The whole database can be pre-loaded before the start of the calculation.
Now about 80% of the data in the database will never change during a run.
But about 20% will change via "feedback" from the compute nodes. And the
nature of the problem is that we do not know *a priori* which data is in
the 80% and which is in the 20%. If we did, we could split the database to
ensure no block-on-write impact on reads for the 80%. Alas, we have to
assume that reads and writes are mixed with statistics yet unknown.

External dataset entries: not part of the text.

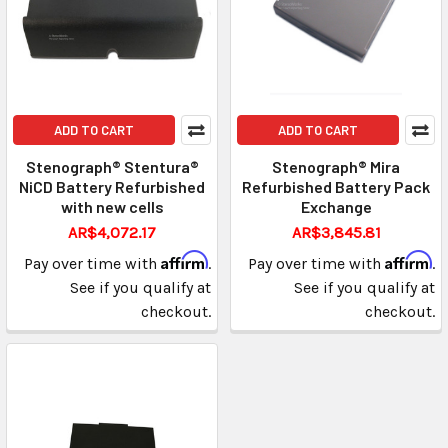
ADD TO CART
ADD TO CART
Stenograph® Stentura®
Stenograph® Mira
NiCD Battery Refurbished
Refurbished Battery Pack
with new cells
Exchange
AR$4,072.17
AR$3,845.81
Affirm
Affirm
Pay over time with
.
Pay over time with
.
See if you qualify at
See if you qualify at
checkout.
checkout.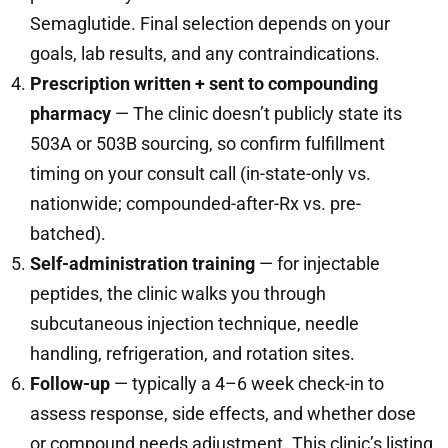
Semaglutide. Final selection depends on your
goals, lab results, and any contraindications.
Prescription written + sent to compounding
pharmacy
— The clinic doesn’t publicly state its
503A or 503B sourcing, so confirm fulfillment
timing on your consult call (in-state-only vs.
nationwide; compounded-after-Rx vs. pre-
batched).
Self-administration training
— for injectable
peptides, the clinic walks you through
subcutaneous injection technique, needle
handling, refrigeration, and rotation sites.
Follow-up
— typically a 4–6 week check-in to
assess response, side effects, and whether dose
or compound needs adjustment. This clinic’s listing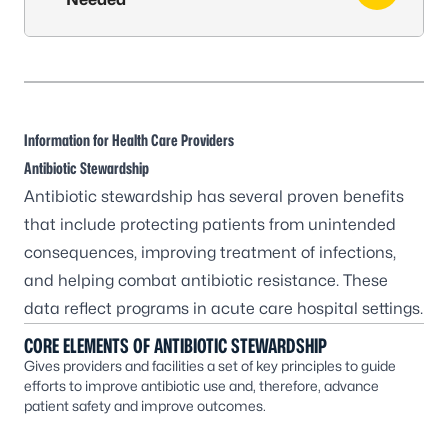
Information for Health Care Providers
Antibiotic Stewardship
Antibiotic stewardship has several proven benefits
that include protecting patients from unintended
consequences, improving treatment of infections,
and helping combat antibiotic resistance. These
data reflect programs in acute care hospital settings.
CORE ELEMENTS OF ANTIBIOTIC STEWARDSHIP
Gives providers and facilities a set of key principles to guide
efforts to improve antibiotic use and, therefore, advance
patient safety and improve outcomes.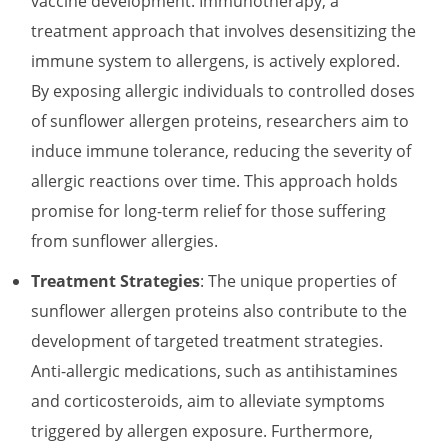
vaccine development. Immunotherapy, a
treatment approach that involves desensitizing the
immune system to allergens, is actively explored.
By exposing allergic individuals to controlled doses
of sunflower allergen proteins, researchers aim to
induce immune tolerance, reducing the severity of
allergic reactions over time. This approach holds
promise for long-term relief for those suffering
from sunflower allergies.
Treatment Strategies
: The unique properties of
sunflower allergen proteins also contribute to the
development of targeted treatment strategies.
Anti-allergic medications, such as antihistamines
and corticosteroids, aim to alleviate symptoms
triggered by allergen exposure. Furthermore,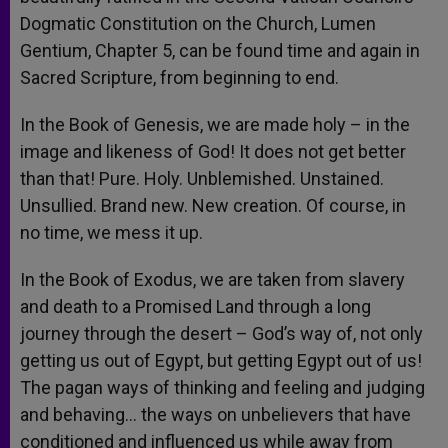
Dogmatic Constitution on the Church, Lumen
Gentium, Chapter 5, can be found time and again in
Sacred Scripture, from beginning to end.
In the Book of Genesis, we are made holy – in the
image and likeness of God! It does not get better
than that! Pure. Holy. Unblemished. Unstained.
Unsullied. Brand new. New creation. Of course, in
no time, we mess it up.
In the Book of Exodus, we are taken from slavery
and death to a Promised Land through a long
journey through the desert – God’s way of, not only
getting us out of Egypt, but getting Egypt out of us!
The pagan ways of thinking and feeling and judging
and behaving… the ways on unbelievers that have
conditioned and influenced us while away from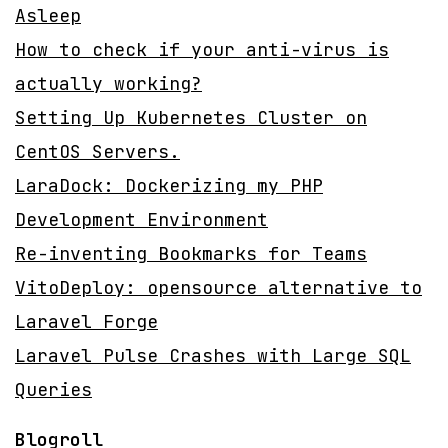
Asleep
How to check if your anti-virus is
actually working?
Setting Up Kubernetes Cluster on
CentOS Servers.
LaraDock: Dockerizing my PHP
Development Environment
Re-inventing Bookmarks for Teams
VitoDeploy: opensource alternative to
Laravel Forge
Laravel Pulse Crashes with Large SQL
Queries
Blogroll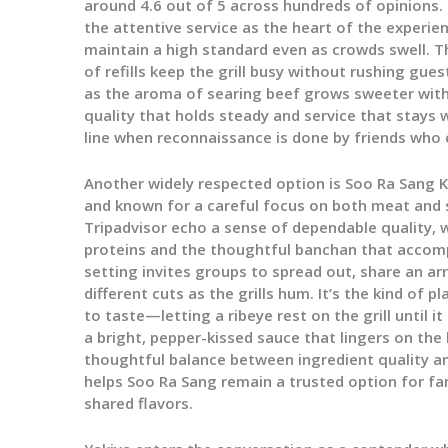
around 4.6 out of 5 across hundreds of opinions.
the attentive service as the heart of the experien
maintain a high standard even as crowds swell. 
of refills keep the grill busy without rushing gue
as the aroma of searing beef grows sweeter with
quality that holds steady and service that stays
line when reconnaissance is done by friends who c
Another widely respected option is Soo Ra Sang 
and known for a careful focus on both meat and 
Tripadvisor echo a sense of dependable quality, 
proteins and the thoughtful banchan that accomp
setting invites groups to spread out, share an ar
different cuts as the grills hum. It’s the kind of 
to taste—letting a ribeye rest on the grill until it
a bright, pepper-kissed sauce that lingers on the 
thoughtful balance between ingredient quality 
helps Soo Ra Sang remain a trusted option for fam
shared flavors.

The 20% which changes changes spatially, not just in content. This can
lead to the need to rebalance on inserts. And since splitting nodes in
"naive" R* trees is kind of expensive [1], I am wondering to what extent
the "sibling links" approach described by Karnacker and Banks has -- as
anticipated by Hellerstein *et al.* -- already been implemented in GiST in
postgreSQL. If it has, then I win just by using the 'cube' contrib
extension. Hellerstein notes that sibling pointers have long been in
common use even in B-trees; so I am optimistic for GiST.

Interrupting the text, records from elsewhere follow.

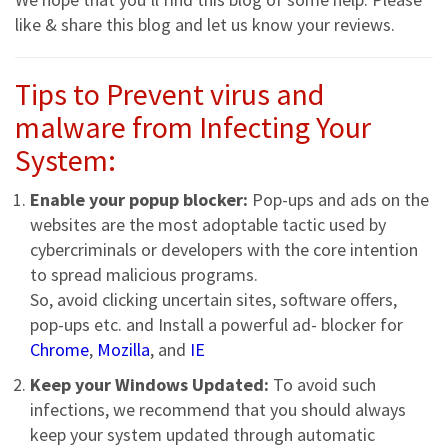
like & share this blog and let us know your reviews.
Tips to Prevent virus and
malware from Infecting Your
System:
Enable your popup blocker:
Pop-ups and ads on the
websites are the most adoptable tactic used by
cybercriminals or developers with the core intention
to spread malicious programs.
So, avoid clicking uncertain sites, software offers,
pop-ups etc. and Install a powerful ad- blocker for
Chrome
,
Mozilla
, and
IE
Keep your Windows Updated:
To avoid such
infections, we recommend that you should always
keep your system updated through automatic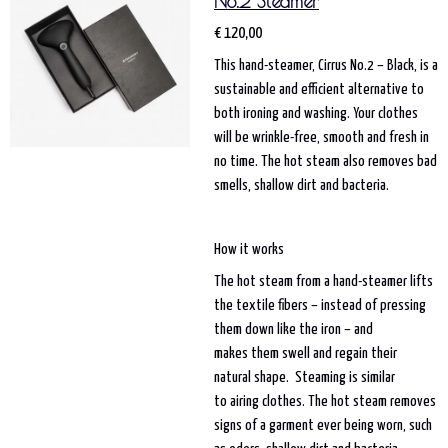
No.2 Steamer
€ 120,00
This hand-steamer, Cirrus No.2 – Black, is a
sustainable and efficient alternative to
both ironing and washing. Your clothes
will be wrinkle-free, smooth and fresh in
no time. The hot steam also removes bad
smells, shallow dirt and bacteria.
How it works
The hot steam from a hand-steamer lifts
the textile fibers – instead of pressing
them down like the iron – and
makes them swell and regain their
natural shape. Steaming is similar
to airing clothes. The hot steam removes
signs of a garment ever being worn, such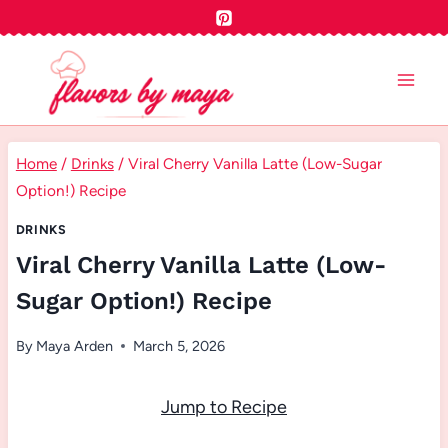
Skip
to
content
Home
/
Drinks
/
Viral Cherry Vanilla Latte (Low-Sugar
Option!) Recipe
DRINKS
Viral Cherry Vanilla Latte (Low-
Sugar Option!) Recipe
By
Maya Arden
March 5, 2026
Jump to Recipe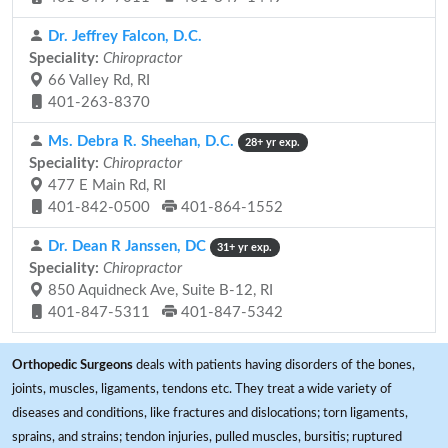
Dr. Jeffrey Falcon, D.C.
Speciality:
Chiropractor
66 Valley Rd, RI
401-263-8370
Ms. Debra R. Sheehan, D.C.
28+ yr exp.
Speciality:
Chiropractor
477 E Main Rd, RI
401-842-0500
401-864-1552
Dr. Dean R Janssen, DC
31+ yr exp.
Speciality:
Chiropractor
850 Aquidneck Ave, Suite B-12, RI
401-847-5311
401-847-5342
Orthopedic Surgeons
deals with patients having disorders of the bones,
joints, muscles, ligaments, tendons etc. They treat a wide variety of
diseases and conditions, like fractures and dislocations; torn ligaments,
sprains, and strains; tendon injuries, pulled muscles, bursitis; ruptured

So that's my concern. I'm doing 80% reads which are all non-blocking with
20% writes mixed in, and I need to avoid the effect of writes blocking
queries which do not need to traverse branches affected by the write.
Thanks!
Carlos
[1] Even if inserts were not potentially expensive for the database, the
prospect that an insert triggered by one compute node could occasionally
cause *all* the compute to stall when not logivally necessary is horrifying.